Australian Library and Information Association
home > publishing > alj > 54.2 > A letter to the editor
 

The Australian Library Journal

A letter to the editor

Roxanne Missingham

I am motivated to write to you after rereading the November 2004 issue of the Australian Library Journal. It was, again, a stimulating mix of papers and editorial, enough to start me thinking on various trails including the future direction of our services. The particular articles which have stimulated me are your editorial and the Ellis and Salisbury review of University of Melbourne first year arts students' information literacy.

I should start by saying that last year we conducted research into the information needs of Australians - public library users, independent scholars and those in the tertiary sector with the Information Australia project. We summarised the findings in a paper given at Online this year. The findings were very similar to those of Ellis and Salisbury - those searching used Google as often as a library catalogue to start their research, many needed to obtain material in different formats (journal articles, books, reports) and they also wanted to find material held in various places.
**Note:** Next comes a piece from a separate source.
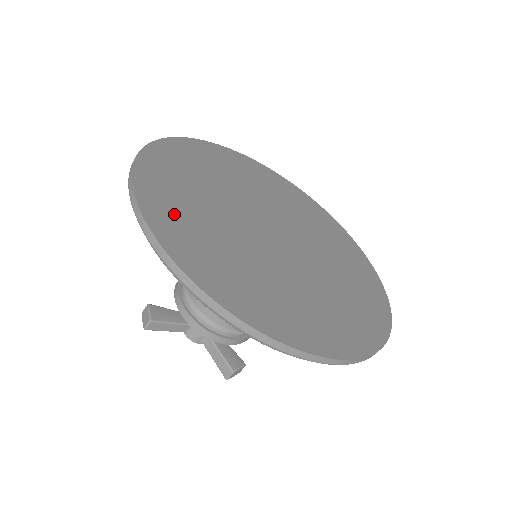
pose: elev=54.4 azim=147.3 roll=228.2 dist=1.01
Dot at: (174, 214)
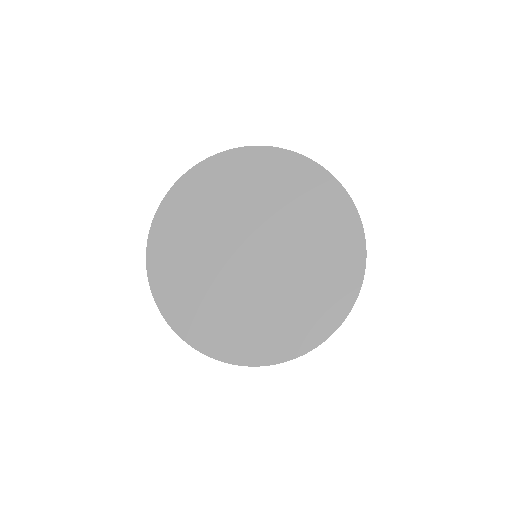
Dot at: (174, 224)
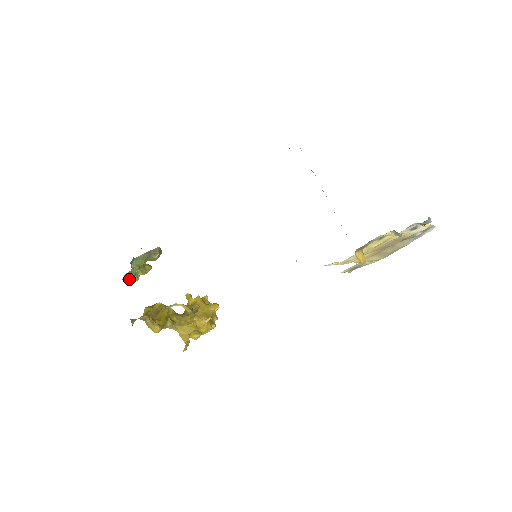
The key question for the profession is, of course, what should we do to react to these needs? You suggested in your editorial that we needed to 'think outside the square' and I want to explore what this might mean for libraries in the 21st century:

Should we focus on services that go 'outside the square' - for example seeding records in Google, such as has been done by RLG, OCLC, and the National Library has done with records from the catalogue and Picture Australia, and will be done with records from the Australian National Bibliographic Database?

Should we focus, instead of training people to recognise the different tools they need to use for every different format or subject type, focus on delivery services which integrate access - such as AARLIN and Libraries Australia?

Should we focus information literacy on what skills can be used within a teaching framework rather than straight bibliographic skills?

And should any ordinary human being be expected to learn Boolean operators? Shouldn't we have systems that enable users to search without the great impediment of having to learn a new language for each individual database or catalogue, rather than causing chaos and confusion?

Information literacy is a very exciting space with a great range of approaches in practice - and should be seen in the context of the developments needed in our tools and services overall. One of the conclusions of our study was that library users just wanted a Universal Search Engine (USE) - but with library content and a library focus. In other words they quite simply wanted to use the information, to be an active searcher not a passive recipient of technical knowledge which they were required to regurgitate as part of a test when faced with every different interface that we can throw at them.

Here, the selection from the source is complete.